> _EXCERPTED PASSAGE_:
^^^^^^^^

Thank you for watching Phil. CUOTO
I just read an article on Yahoo News that now you'll have to deal with humpback whales in NY harbor. I suppose that's a good thing that the Hudson River is cleaned up and the whale was looking for food but is still in danger of being hit by boat traffic. Cheers Tim. #CUOTO.
Oh yes. The message boards have been full about that. A couple years ago, the Kills were shut down because a whale was in there. Thank you for watching. CUOTO
AH, The memories, 50 years ago I was on Tugs in the North Sea. All seas were rough and scary to me..Do not blame you for going out in rough seas..CUOTO
Thank you for watching James. CUOTO
Sounds like you were part of the Cajun Invasion, running anchors up there? Around the time the Theriot boats went over.
There is an amazing book, available free in pdf format.
Google "Cajun Mariners" and you will find it with a bit of digging.
It covers all the ground, starting in the 30's, and includes some great insight as to what Bob Alerio got up to in his younger days :)
Holy Mackerel!! Maersk Container Ship.. OK...Tug..NO.
Thank you Tim and happy holidays to all. You are brave men.
Happy Holidays to you as well Nancy. CUOTO
I remember as a kid watching tugs pulling barges on the Chesapeake. In bad weather, it was nothing like your videos, and I STILL wondered the strain on that wire and what it might take to part it. Apparently nothing the bay could dish up! LOL CUOTO!
Oh if only that were true. I know a few guys that have "parted wires" in both the Chesapeake and Delaware. Thank you very much for watching. CUOTO
@@TimBatSea Wow!!
Thank goodness for scuppers. This was, as usual, very good. Thank you.
What I would like to see is those really big tugs that go out in rough weather to rescue or assist large vessels in distress. They are heroes. TOOT CUOTO.
Thank you for watching John. You might like the book, "The grey seas under" by Farley Moet 8f You are the reading sort. One of my favorites from when ships were made of wood and men were made of iron. CUOTO
@@TimBatSea Wonderful book.
I enjoy watching where you guys go on marine traffic
Thank you for watching Steven. CUOTO
@@TimBatSea are you on the elk river right now
Very interesting, glad I don't get a full dose of that every day! Thanks for posting, Captain! CUOTO
Thank you for watching Randy. CUOTO
Been there done that, have the Tee Shirt! I remember towing across the Gulf of Mexico in 25-30 footers! All that I can say is I'm glad that I did my last 10+ years on Intercon ATB"S!
Good call. Thank you for watching. ATBs are what you want to be on if you are cought out in the stink. CUOTO
lol I Bet you are. Plus, your older now. It’s not as much fun getting bounced around past 50 as it wasn’t bad in your 20s / 30s.
A lot of this footage is how I feel when the lake gets choppy while I’m in my 12ft Jon boat lol
Lol. Thank you for watching. CUOTO
My Dad was a US Navy SeaBee in the early '50's. He said on their way to the Philippian Islands & to work at Subic Bay the ocean crossing was so bad that everyone was puking & filling 55 gallon drums all around the ship. He wore eye glasses and wad so busy keeping his glasses clean when on watch that he never had time to think about being sick.

^^^^^^^^

> _INFORMATION PROVIDED_:
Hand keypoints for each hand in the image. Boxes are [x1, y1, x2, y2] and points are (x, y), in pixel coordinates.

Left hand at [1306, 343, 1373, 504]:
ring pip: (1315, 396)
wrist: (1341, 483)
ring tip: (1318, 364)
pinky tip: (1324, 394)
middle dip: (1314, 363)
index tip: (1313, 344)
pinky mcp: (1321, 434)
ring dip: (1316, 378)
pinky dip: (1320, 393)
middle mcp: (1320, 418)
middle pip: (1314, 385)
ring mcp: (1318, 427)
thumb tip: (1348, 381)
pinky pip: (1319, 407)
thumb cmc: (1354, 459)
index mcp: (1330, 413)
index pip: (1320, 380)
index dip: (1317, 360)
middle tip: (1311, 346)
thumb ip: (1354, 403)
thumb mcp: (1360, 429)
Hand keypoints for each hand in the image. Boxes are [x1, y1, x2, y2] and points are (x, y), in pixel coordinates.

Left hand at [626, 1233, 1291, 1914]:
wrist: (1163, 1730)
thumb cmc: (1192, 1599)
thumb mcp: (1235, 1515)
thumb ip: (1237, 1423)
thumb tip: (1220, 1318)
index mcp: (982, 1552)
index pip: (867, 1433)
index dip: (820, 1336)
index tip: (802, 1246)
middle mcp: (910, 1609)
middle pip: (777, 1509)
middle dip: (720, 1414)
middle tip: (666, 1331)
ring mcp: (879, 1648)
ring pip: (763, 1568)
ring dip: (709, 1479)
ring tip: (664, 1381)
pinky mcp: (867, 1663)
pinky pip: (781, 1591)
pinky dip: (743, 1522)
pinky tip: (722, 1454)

^^^^^^^^

> _WORK ITEM_:
Answer these from the comment thread above:
(a) What was shut down a couple of years ago because a whale was in there?
(b) How many years ago was one commenter on tugs in the North Sea?
(c) How long is the Jon boat that one commenter mentions?

> _SOLUTION TO THE PROBLEM_:
(a) The Kills
(b) 50 years ago
(c) 12 feet